[Rows from a data collection]
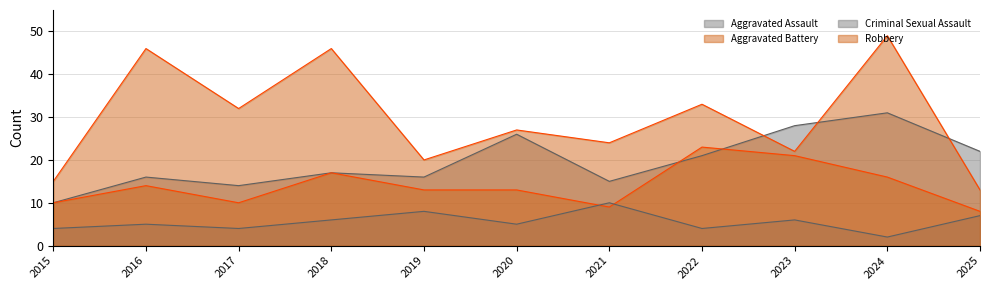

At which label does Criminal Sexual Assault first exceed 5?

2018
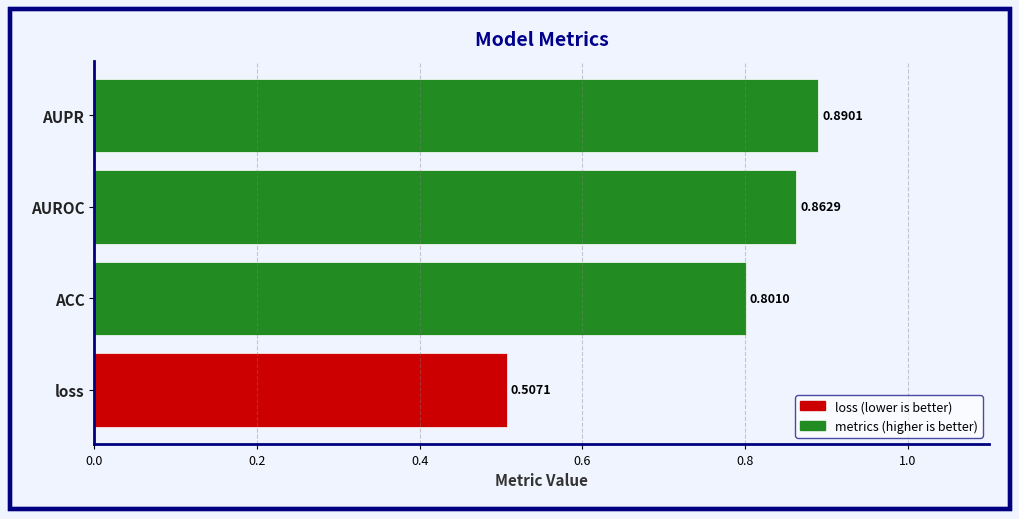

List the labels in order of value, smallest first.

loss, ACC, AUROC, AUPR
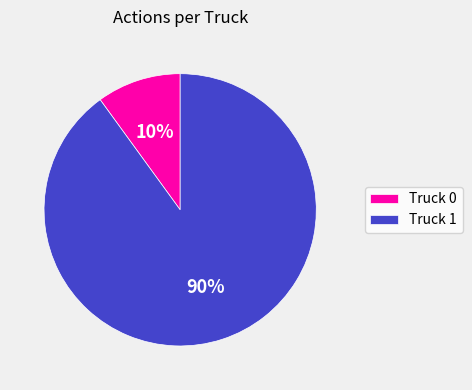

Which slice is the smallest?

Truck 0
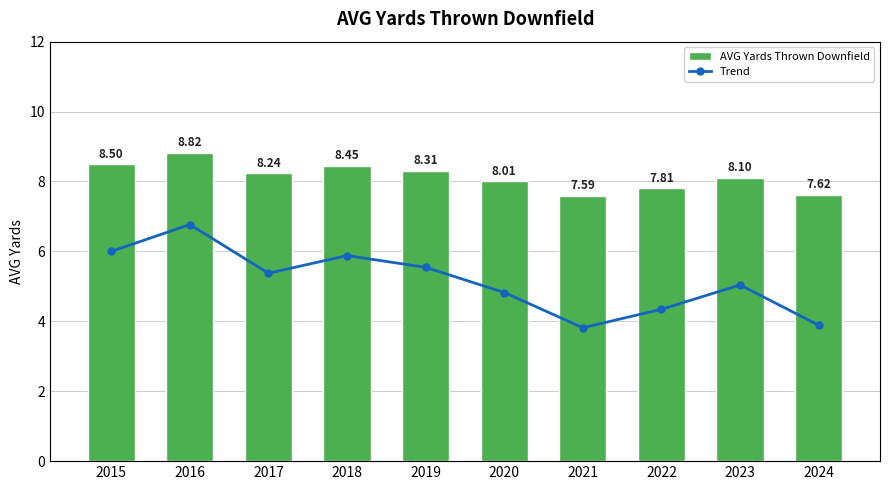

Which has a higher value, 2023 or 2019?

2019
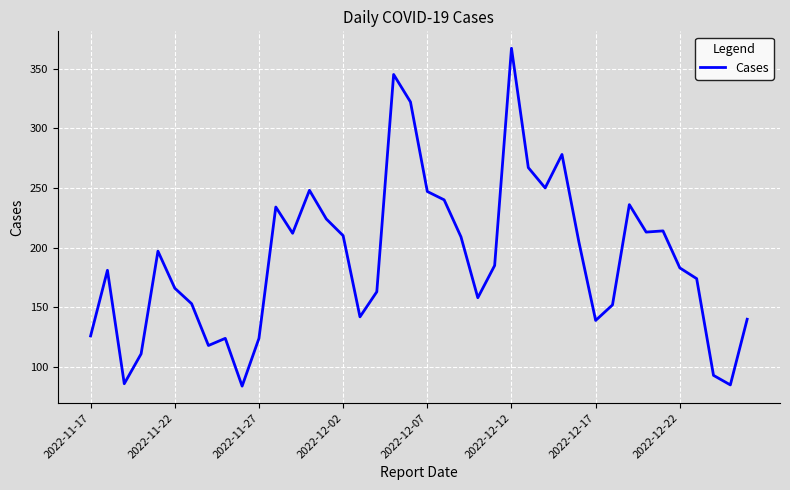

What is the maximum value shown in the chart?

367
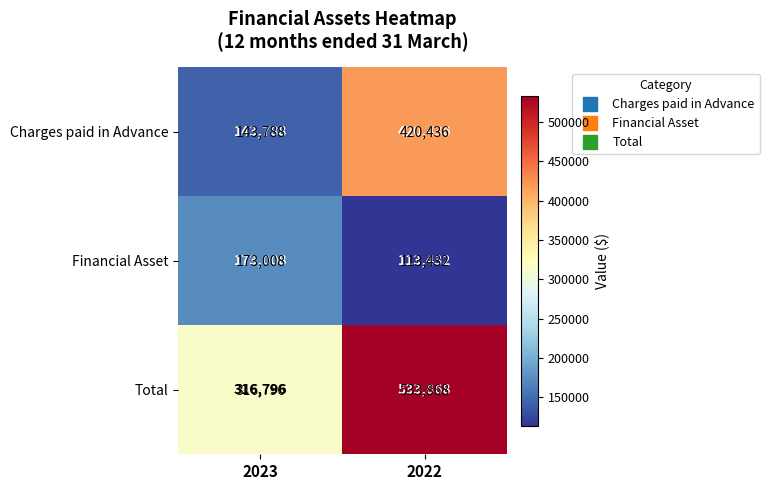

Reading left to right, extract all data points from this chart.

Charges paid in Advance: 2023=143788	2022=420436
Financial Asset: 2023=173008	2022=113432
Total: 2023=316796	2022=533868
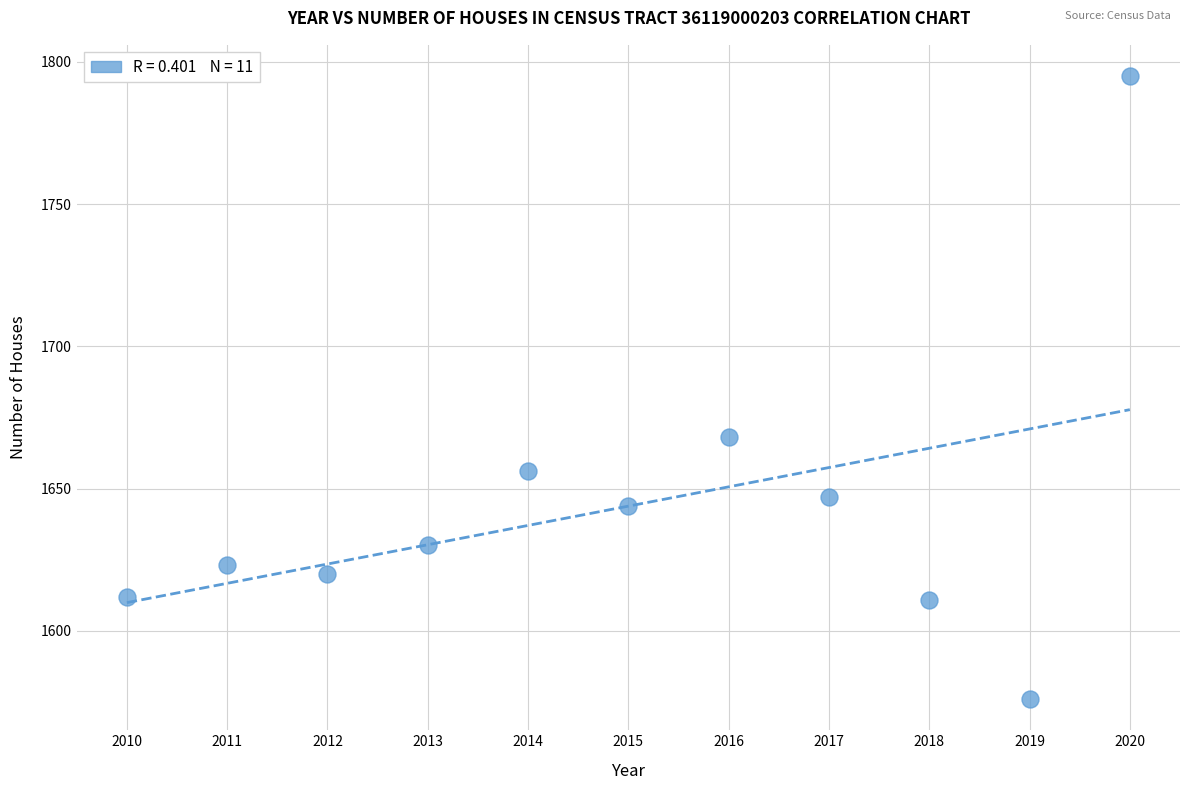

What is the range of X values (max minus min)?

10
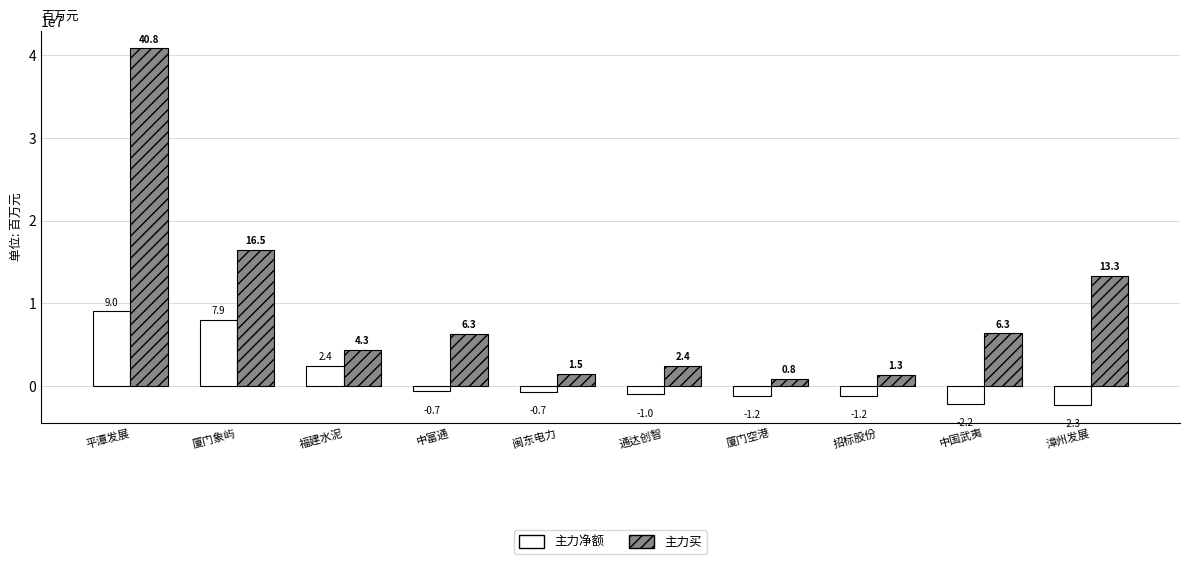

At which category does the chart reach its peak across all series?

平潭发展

• **TO-DO ITEM**: Copy every row above word for word, omitting the pictures.

• **EXERCISE SOLUTION**:
At which label does Criminal Sexual Assault first exceed 5?

2018

List the labels in order of value, smallest first.

loss, ACC, AUROC, AUPR

Which slice is the smallest?

Truck 0

Which has a higher value, 2023 or 2019?

2019

What is the maximum value shown in the chart?

367

Reading left to right, extract all data points from this chart.

Charges paid in Advance: 2023=143788	2022=420436
Financial Asset: 2023=173008	2022=113432
Total: 2023=316796	2022=533868

What is the range of X values (max minus min)?

10

At which category does the chart reach its peak across all series?

平潭发展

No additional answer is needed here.